Una storia che comincia con un uomo di nome Beale
Secondo il racconto contenuto nell’opuscolo, tutto partirebbe da un certo Thomas J. Beale, un avventuriero che negli anni ’20 dell’Ottocento avrebbe guidato un gruppo di uomini nelle terre a ovest, trovando per caso un giacimento d’oro e d’argento. Beale avrebbe fatto trasportare il bottino fino in Virginia, l’avrebbe nascosto in un luogo segreto, e prima di sparire nel nulla avrebbe lasciato a un amico fidato una cassetta chiusa a chiave. Dentro, tre fogli pieni di numeri. Uno indicava la posizione del tesoro, uno la sua composizione esatta, il terzo i nomi degli eredi a cui sarebbe dovuto spettare.
L’amico, non sapendo cosa farne, avrebbe tenuto la cassetta per vent’anni prima di decidere di aprirla e provare a capirci qualcosa.
Il trucco dietro ai numeri
Il secondo dei tre fogli — quello che descrive il tesoro — è l’unico che qualcuno sia mai riuscito a leggere.
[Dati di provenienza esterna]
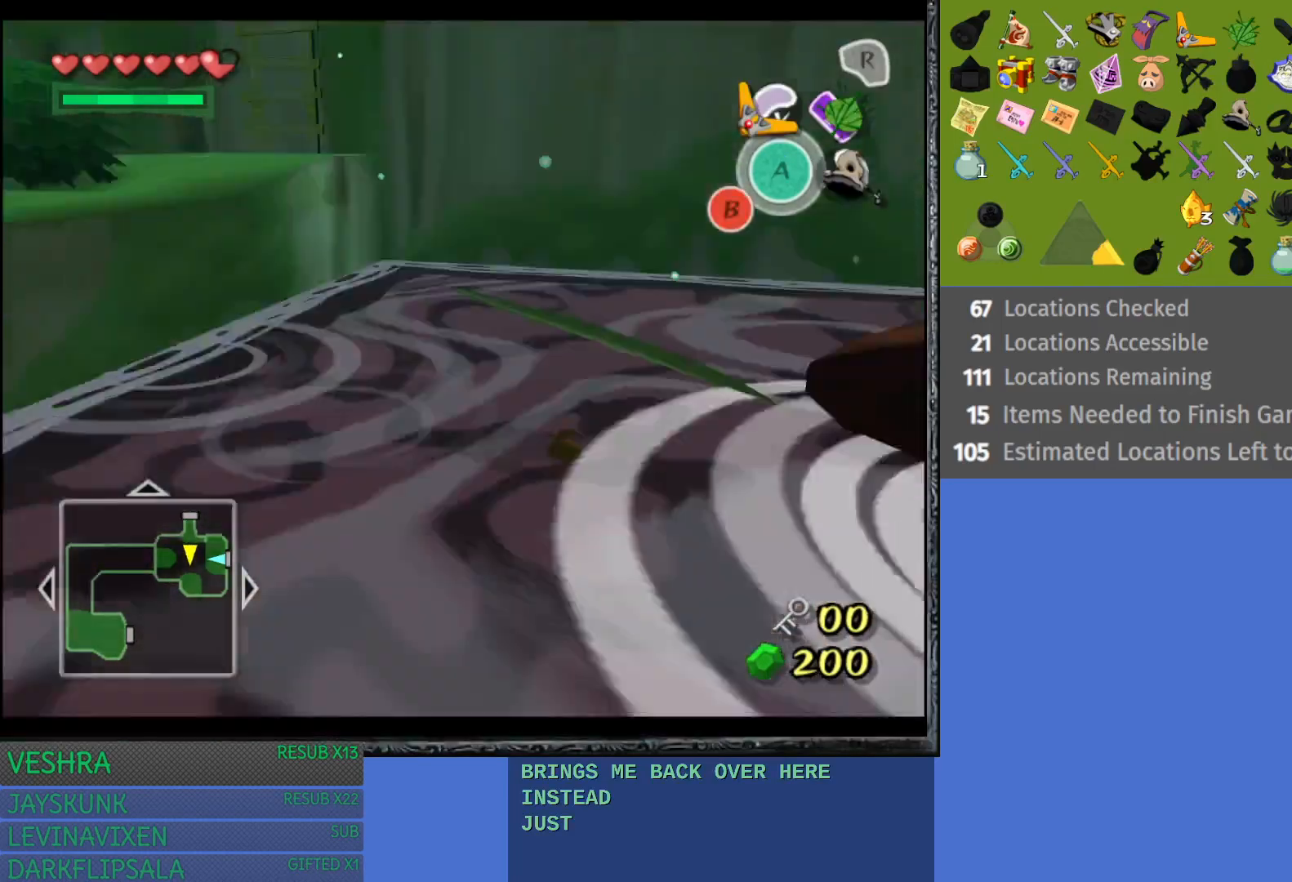
{"buttons": [], "left_stick": "up", "right_stick": "center", "events": [[33, "left_stick", "right"], [117, "L1", "up"], [383, "left_stick", "up"]]}
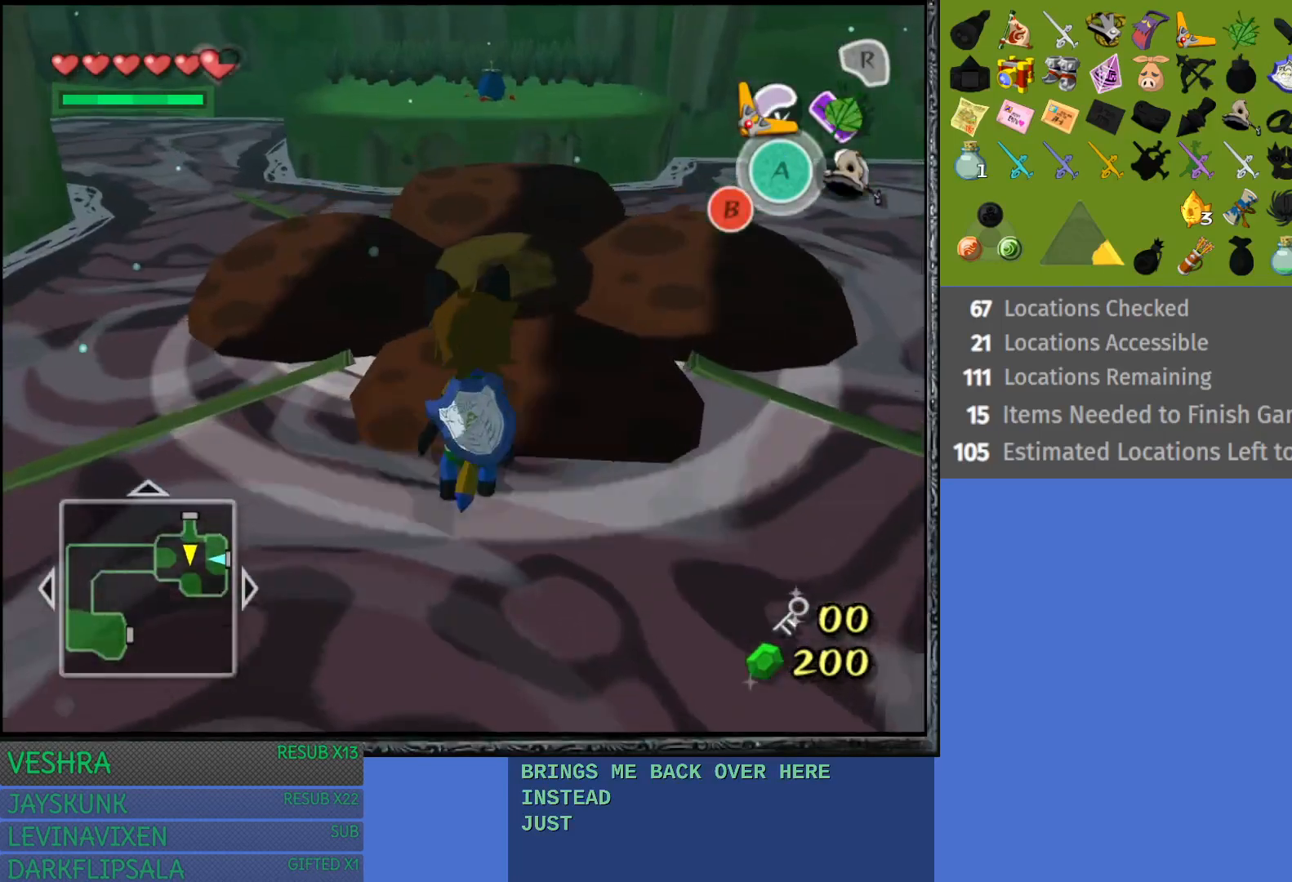
{"buttons": [], "left_stick": "up", "right_stick": "center", "events": []}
La chiave, si scoprì decenni dopo, era la Dichiarazione d’Indipendenza americana: ogni numero corrispondeva alla parola che occupava quella posizione nel testo, e la prima lettera di quella parola formava, lettera dopo lettera, il messaggio nascosto. Un sistema tanto semplice quanto elegante, il tipo di cifrario che un uomo di media istruzione poteva costruire con carta, penna e un testo pubblico sottomano.
Il messaggio decifrato descrive con dettagli sorprendentemente precisi quanto oro, argento e gemme sarebbero stati sepolti, e in quale tipo di contenitori. Peccato che i due fogli rimasti — quello con la posizione esatta e quello con i nomi — non abbiano mai ceduto. Nessuna chiave testuale provata finora, e negli anni ne sono state tentate a centinaia, ha prodotto un solo frammento di testo leggibile.
Perché in molti pensano sia tutto falso
Qui arriva la svolta che rende la storia ancora più interessante. Diversi studiosi di crittografia e di linguistica, analizzando lo stile del testo decifrato, hanno notato incongruenze che difficilmente si spiegano con un uomo dell’Ottocento: alcune parole e strutture grammaticali sembrano più vicine all’inglese di fine secolo che a quello del periodo in cui Beale sarebbe vissuto. Per alcuni ricercatori questo è un indizio che l’intero opuscolo — comprese le due sequenze mai risolte — sia stato inventato a tavolino dallo stesso tipografo che lo pubblicò, forse solo per vendere copie a un pubblico affamato di misteri.
Eppure la teoria della bufala non ha mai messo del tutto a tacere i cercatori. Alcuni fanno notare che sarebbe stato uno sforzo enorme, per un semplice tipografo, costruire un cifrario funzionante e coerente solo per un imbroglio letterario. E poi c’è un dettaglio che continua ad alimentare la fiducia di chi ancora scava nelle colline della Virginia: la zona geografica descritta nei documenti coincide, a grandi linee, con luoghi reali, verificabili, non inventati di sana pianta.
Chi ci ha provato, e come è andata
Nel corso del Novecento diverse spedizioni, alcune organizzate da veri e propri gruppi di appassionati con tanto di metal detector e mappe geologiche, hanno battuto palmo a palmo l’area della contea di Bedford, indicata come possibile zona di sepoltura. Nessuna ha mai riportato risultati concreti. Alcuni terreni privati della zona sono stati, nel tempo, transennati o resi inaccessibili proprio per scoraggiare gli scavi non autorizzati — segno che, vero o falso che sia il tesoro, la leggenda continua a muovere persone reali, con vanghe reali.
Un enigma che resiste apposta
Forse è proprio questo il motivo per cui il cifrario di Beale non passa mai di moda: non è un mistero chiuso, con una risposta che aspetta solo di essere trovata dal ricercatore più paziente. È un enigma che, decifrato o no, funziona comunque come storia. E finché quei due fogli di numeri resteranno muti, qualcuno da qualche parte continuerà a provarci.